Incertitudes

«On mesure l’intelligence d’un individu à la quantité d’incertitudes qu’il est capable de supporter». Cette observation, attribuée à Emmanuel Kant, ne manque pas de saveur ni de fraîcheur lorsqu’on observe de près notre monde réputé moderne. Malgré les remarquables discours, très à la mode et un poil pontifiants, sur le «droit à l’erreur» et le fait «d’apprendre de ses échecs», l’hystérique aversion collective à l’insuccès demeure, s’amplifie même et gangrène toutes nos initiatives. Toutes les audaces. Et finalement, toute vie authentique…

Vous ne le croyez pas? Parfait, jouons à un petit jeu. Trouvons donc un professeur qui récompense d’une bonne note une faute de calcul ou grammaticale, comme un moment clé d’apprentissage. Dénichons ce chef d’équipe qui laisse ses équipiers tout expérimenter, sans jamais les prévenir des dangers que pourtant il connaît. Identifions ce moniteur de conduite automobile qui se réjouira des maladresses de son apprenti, chaque froissement de tôle devenant le pivot de son perfectionnement. Cherchons encore ce contrôleur financier qui remerciera une comptable de ses erreurs de TVA.

Trèves de billevesées ou de balivernes. Il y a dans notre psychisme inconscient, dans un cerveau où il n’existe ni mot ni raisonnement, une peur primale, faite pour notre protection et notre bénéfice: la peur de l’échec ou de la déchéance. Symboliquement, la peur animale de tomber sans pouvoir se relever. Et cette peur, depuis notre douce et tendre enfance, ne cesse hélas d’être abusivement stimulée, par l’environnement très anxiogène que nous avons créé. Parents, professeurs, entraîneurs, coach variés, managers nous y enferment. D’autant plus qu’ils en sont eux-mêmes prisonniers.

Pour tenter de contrer cette peur inconsciente et informulée, puis essayer de nous en libérer, nous sommes peu à peu devenus les champions du prêt-à-penser sclérosant, les hérauts de croyances définitives (dénis de réalité mais pleines d’arguments rédhibitoires), les ambassadeurs brutaux d’affirmations péremptoires.

Le manager ordonne et interrompt, le professeur décrète et impose, le parent surveille et contrôle (tous ces verbes sont interchangeables avec leur sujet) pour n’avoir ni ne montrer aucune incertitude. L’achèvement ultime de cette non-pensée coercitive – parce qu’éperdue d’une quête sécuritaire, même fallacieuse – est résumée par un mot d’André Frossard: «Savez-vous ce qu’est un fanatique? C’est quelqu’un qui fait la volonté de Dieu, que Dieu soit d’accord ou pas.» S’assurer soi-même d’être dans le vrai…

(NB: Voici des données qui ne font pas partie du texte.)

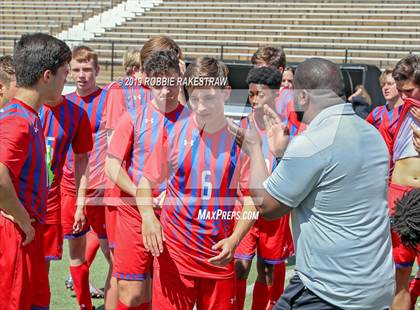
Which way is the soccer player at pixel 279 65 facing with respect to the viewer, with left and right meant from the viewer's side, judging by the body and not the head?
facing the viewer and to the left of the viewer

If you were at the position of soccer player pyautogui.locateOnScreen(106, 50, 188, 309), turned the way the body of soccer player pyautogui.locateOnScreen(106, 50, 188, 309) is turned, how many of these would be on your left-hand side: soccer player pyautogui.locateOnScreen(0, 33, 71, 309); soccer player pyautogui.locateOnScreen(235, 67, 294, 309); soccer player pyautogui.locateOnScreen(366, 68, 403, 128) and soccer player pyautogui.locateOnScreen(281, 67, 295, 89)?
3

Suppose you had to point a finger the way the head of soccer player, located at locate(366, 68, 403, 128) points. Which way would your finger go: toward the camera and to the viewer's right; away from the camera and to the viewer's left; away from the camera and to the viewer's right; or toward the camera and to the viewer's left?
toward the camera and to the viewer's left

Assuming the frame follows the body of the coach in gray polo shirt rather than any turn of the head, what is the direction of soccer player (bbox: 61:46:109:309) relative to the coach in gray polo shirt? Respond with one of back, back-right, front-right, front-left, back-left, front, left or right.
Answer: front

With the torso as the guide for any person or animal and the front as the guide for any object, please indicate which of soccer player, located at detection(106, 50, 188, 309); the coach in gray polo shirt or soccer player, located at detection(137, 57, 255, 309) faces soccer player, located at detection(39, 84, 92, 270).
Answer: the coach in gray polo shirt

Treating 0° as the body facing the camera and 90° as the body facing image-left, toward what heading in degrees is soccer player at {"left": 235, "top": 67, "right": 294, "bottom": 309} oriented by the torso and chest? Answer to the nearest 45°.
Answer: approximately 45°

Beaucoup de nos erreurs coupables et de nos mensonges dolosifs en naissent: nous sommes devenus incapable d’accepter l’incertain comme étant une réalité entière, simple et fluide, variable et féconde. Il y a, dans chacune de nos démarches sécuritaires, dans nos refus de l’incertitude propre au vivant, en entreprise comme ailleurs, un pathétique – voire pathologique – esprit de système, un déni d’humanité et d’intelligence. Une négation de la vie!